While the VA has shown progress in reducing the claims backlog (first-time requests pending 125 days or longer), significant problems remain, according to many veterans advocates. Since March 2013, the backlog has been cut from 611,073 to 244,602 claims as of Oct. 4. Yet, the average wait time for a response to a claim has increased from 291 days to 345 days during the same time period. (See real-time Data Dashboard below).

Filing benefit claims can be very confusing, and the process for approval can be wrought with delays, mistakes and lengthy appeals. Veterans can apply in person at VA Regional Offices (VAROs) or at VA medical centers. For faster decisions, veterans should file an electronic Fully Developed Claim (FDC) on eBenefits. Review this document from the U.S. Department of Veterans Affairs, which explains in detail the process for filing an electronic claim [PDF]. In addition, veterans are encouraged to ask for assistance from qualified third parties. The Disabled American Veterans (DAV), with offices located throughout the country, will help veterans file benefit claims for free.

When a claim for benefits has been denied, there are four steps to take to appeal the decision. Read them here.
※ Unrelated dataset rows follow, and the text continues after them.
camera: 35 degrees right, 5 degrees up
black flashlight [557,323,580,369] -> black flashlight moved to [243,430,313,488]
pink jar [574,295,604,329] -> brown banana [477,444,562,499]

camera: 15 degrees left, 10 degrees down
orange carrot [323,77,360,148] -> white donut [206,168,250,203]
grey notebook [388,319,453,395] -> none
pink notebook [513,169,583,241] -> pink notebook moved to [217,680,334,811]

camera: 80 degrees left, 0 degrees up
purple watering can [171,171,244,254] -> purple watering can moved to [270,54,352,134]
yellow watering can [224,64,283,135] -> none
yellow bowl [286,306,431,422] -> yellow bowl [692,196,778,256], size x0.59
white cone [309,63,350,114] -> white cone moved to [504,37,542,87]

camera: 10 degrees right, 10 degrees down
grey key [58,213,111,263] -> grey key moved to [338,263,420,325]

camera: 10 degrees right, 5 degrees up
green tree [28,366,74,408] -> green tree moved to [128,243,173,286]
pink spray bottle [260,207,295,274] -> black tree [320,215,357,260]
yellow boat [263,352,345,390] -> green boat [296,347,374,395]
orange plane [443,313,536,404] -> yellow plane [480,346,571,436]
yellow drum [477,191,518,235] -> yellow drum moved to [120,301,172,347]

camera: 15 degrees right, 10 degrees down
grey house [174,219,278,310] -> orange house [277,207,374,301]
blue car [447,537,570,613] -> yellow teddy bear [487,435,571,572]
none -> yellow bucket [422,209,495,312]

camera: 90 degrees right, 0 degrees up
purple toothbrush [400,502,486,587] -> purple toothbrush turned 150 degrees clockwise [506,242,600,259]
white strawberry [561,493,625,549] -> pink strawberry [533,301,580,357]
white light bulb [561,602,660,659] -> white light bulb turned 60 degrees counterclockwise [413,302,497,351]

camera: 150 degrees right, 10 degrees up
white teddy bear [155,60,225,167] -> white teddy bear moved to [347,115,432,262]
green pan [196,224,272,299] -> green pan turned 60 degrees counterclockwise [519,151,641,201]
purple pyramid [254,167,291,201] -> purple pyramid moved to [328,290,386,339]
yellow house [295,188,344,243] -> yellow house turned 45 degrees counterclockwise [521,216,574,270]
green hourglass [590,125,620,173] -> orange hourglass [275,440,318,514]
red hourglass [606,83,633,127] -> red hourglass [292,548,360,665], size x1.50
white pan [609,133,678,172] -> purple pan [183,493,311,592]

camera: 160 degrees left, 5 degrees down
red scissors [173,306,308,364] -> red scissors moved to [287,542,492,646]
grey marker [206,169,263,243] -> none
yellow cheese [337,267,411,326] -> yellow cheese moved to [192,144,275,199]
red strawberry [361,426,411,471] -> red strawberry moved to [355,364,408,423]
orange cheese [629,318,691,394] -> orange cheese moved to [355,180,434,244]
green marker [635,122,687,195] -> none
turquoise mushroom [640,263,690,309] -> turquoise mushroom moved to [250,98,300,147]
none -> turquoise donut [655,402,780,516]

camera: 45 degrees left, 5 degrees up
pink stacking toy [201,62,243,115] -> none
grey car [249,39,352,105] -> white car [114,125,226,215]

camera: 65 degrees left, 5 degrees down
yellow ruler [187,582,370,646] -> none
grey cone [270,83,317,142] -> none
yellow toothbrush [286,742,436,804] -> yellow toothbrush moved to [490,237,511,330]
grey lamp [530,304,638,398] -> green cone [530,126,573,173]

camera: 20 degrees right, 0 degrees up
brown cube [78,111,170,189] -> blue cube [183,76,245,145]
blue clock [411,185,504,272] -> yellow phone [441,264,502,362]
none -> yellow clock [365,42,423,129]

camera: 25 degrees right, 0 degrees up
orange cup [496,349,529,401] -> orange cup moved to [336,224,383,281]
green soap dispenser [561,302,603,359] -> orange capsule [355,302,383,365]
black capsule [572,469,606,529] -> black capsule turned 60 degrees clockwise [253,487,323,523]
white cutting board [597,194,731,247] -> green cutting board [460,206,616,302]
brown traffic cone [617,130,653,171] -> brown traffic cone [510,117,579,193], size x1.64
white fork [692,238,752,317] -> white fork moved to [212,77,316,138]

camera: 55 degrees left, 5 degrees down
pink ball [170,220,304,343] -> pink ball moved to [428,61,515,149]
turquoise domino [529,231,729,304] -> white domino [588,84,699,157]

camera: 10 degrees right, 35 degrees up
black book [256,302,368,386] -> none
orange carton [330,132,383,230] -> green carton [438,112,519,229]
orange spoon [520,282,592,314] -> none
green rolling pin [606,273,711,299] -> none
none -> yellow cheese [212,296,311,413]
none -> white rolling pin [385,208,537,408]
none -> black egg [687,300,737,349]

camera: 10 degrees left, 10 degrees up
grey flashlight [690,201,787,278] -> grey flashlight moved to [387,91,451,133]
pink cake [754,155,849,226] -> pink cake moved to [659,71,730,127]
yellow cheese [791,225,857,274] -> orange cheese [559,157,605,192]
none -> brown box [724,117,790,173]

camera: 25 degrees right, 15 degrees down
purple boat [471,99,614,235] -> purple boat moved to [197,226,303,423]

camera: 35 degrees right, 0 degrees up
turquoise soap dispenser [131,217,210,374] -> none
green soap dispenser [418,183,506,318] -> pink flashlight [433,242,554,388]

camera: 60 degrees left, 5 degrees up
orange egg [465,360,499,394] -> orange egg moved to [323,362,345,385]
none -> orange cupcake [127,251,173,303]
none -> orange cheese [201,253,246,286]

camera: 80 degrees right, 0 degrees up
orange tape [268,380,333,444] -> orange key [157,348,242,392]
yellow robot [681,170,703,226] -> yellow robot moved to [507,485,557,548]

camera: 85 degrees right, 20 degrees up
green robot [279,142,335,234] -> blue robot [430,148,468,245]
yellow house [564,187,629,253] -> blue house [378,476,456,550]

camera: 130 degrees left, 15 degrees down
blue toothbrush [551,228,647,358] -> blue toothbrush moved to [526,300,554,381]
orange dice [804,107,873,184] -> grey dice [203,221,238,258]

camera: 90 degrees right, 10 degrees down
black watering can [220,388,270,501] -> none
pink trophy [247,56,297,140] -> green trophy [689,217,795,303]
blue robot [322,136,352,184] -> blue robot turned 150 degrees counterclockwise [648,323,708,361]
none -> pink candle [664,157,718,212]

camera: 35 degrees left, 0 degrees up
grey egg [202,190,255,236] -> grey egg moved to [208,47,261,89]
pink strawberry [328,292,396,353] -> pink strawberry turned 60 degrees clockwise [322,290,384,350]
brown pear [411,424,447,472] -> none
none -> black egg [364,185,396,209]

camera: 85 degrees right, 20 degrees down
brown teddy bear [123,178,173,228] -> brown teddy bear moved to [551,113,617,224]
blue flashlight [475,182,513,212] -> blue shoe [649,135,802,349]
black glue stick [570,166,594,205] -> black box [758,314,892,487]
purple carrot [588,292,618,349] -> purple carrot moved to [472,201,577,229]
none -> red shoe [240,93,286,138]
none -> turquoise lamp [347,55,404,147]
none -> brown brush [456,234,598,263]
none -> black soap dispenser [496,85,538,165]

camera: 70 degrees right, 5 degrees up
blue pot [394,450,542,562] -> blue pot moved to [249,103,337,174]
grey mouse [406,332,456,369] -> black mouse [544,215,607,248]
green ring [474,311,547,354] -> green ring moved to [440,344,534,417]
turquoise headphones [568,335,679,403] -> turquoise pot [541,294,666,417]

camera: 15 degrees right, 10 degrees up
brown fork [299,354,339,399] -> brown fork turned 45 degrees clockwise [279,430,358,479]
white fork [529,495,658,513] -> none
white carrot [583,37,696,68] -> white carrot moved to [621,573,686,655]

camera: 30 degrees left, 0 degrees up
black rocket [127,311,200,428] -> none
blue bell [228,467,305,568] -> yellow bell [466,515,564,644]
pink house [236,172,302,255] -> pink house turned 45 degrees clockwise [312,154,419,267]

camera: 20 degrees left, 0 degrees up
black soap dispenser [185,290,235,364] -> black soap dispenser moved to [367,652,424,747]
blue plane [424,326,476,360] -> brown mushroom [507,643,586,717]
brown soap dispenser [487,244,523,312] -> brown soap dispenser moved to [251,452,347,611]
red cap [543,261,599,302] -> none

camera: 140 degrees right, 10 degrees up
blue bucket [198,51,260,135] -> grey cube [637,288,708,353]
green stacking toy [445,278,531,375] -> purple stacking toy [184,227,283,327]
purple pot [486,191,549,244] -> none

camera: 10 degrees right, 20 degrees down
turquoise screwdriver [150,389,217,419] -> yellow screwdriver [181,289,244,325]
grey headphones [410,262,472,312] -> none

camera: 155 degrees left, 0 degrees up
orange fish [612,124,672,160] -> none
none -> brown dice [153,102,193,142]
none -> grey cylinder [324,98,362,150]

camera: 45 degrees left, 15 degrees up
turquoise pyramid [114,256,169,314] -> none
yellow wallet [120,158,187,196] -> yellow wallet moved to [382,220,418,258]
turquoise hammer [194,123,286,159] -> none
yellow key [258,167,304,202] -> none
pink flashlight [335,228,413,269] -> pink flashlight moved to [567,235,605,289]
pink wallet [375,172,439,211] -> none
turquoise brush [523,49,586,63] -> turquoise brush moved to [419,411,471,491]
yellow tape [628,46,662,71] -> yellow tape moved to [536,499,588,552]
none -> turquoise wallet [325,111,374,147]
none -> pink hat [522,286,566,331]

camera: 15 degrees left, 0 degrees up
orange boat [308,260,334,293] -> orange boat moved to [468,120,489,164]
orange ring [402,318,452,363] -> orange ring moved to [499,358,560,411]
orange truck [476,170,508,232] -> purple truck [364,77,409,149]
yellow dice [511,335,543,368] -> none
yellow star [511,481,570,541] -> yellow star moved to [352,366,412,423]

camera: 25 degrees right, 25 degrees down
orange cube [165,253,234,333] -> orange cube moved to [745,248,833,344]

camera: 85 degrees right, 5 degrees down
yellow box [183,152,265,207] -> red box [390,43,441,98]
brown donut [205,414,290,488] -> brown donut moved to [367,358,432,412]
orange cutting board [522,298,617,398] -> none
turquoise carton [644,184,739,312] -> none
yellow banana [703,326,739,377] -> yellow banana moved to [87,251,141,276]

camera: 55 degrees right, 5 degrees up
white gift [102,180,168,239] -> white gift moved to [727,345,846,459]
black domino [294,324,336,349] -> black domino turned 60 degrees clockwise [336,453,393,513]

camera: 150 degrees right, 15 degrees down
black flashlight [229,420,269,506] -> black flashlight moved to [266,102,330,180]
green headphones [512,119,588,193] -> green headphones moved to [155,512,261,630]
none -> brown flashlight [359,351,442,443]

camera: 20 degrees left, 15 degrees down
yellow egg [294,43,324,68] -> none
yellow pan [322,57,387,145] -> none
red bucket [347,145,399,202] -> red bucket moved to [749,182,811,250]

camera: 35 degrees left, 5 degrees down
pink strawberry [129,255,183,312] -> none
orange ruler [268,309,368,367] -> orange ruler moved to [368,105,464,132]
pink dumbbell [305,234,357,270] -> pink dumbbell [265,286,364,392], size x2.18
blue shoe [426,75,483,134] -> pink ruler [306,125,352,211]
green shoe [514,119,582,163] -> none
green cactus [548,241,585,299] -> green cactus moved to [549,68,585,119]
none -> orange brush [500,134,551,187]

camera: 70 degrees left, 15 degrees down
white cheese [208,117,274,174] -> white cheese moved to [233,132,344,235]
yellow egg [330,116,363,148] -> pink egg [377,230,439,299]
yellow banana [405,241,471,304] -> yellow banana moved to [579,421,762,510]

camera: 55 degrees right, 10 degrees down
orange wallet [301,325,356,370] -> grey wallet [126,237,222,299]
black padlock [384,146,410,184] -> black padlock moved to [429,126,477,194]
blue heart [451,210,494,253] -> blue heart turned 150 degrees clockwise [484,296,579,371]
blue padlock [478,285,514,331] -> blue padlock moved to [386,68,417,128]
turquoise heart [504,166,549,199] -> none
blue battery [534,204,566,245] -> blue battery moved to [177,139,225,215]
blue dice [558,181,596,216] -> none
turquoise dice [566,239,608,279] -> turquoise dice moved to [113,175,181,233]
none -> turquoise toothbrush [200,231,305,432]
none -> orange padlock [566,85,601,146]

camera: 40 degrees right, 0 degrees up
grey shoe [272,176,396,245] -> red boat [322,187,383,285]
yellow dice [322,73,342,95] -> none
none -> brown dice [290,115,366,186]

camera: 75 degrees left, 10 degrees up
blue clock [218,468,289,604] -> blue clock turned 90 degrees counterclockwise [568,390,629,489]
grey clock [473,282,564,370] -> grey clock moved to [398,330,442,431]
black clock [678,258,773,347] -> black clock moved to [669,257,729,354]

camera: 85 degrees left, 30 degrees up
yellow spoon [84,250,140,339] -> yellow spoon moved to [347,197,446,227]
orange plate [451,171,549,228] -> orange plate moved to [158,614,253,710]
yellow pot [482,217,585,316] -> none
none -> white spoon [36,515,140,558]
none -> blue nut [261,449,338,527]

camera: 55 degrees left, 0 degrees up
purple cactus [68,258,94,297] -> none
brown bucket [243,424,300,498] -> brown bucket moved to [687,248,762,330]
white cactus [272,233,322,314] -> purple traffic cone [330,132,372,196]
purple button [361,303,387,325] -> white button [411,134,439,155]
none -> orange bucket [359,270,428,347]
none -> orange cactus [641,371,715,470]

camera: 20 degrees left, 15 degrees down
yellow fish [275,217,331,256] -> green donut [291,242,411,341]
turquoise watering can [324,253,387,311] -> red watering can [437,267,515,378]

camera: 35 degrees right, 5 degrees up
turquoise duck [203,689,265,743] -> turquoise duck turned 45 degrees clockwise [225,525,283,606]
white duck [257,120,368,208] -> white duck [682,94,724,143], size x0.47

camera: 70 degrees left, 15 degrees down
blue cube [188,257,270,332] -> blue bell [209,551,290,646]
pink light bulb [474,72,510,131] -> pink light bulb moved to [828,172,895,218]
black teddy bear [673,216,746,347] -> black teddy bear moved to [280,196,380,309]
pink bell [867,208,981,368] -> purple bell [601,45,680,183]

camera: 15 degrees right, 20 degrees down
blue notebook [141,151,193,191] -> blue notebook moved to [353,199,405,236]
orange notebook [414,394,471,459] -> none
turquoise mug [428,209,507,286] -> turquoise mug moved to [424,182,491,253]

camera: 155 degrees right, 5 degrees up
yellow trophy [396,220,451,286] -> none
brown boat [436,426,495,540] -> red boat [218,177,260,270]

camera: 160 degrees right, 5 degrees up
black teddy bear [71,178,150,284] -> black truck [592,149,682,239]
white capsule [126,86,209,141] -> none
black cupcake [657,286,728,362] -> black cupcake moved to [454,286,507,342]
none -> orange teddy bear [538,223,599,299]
Avoid These Common Errors When Filing a Benefits Claim

Veterans starting the claims process are encouraged to avoid these common mistakes:

  1. Putting off filing a claim – This is one of the biggest mistakes and can cost vets a lot of money. If an award is granted, with a first decision or on appeal, the benefits are paid retroactive to the date of the original claim.
  2. Not listing all symptoms – Trying to identify a condition and neglecting to list all the symptoms on VA disability claims is another mistake. The VA has to follow up on potential conditions causing symptoms. If multiple conditions are diagnosed, a disability rating is given for each one.
  3. Waiting because of age – Don’t let a condition go based on severity or age. If the condition worsens later on, it’s better to apply now because the service connection is already established.
  4. Avoiding mental health claims – The requirements for proving post-traumatic stress disorder (PTSD) have garnered a lot of media attention, making some veterans hesitant to pursue a PTSD claim. But if a service connection can be proven, mental disorders are rated just like physical conditions.
  5. Ignoring a secondary disability – Disabilities that are secondary to a service-connected disability are eligible for benefits. If a service-related injury or illness causes a new disabling condition, a veteran would be entitled to benefits if medical evidence or opinion can establish the connection.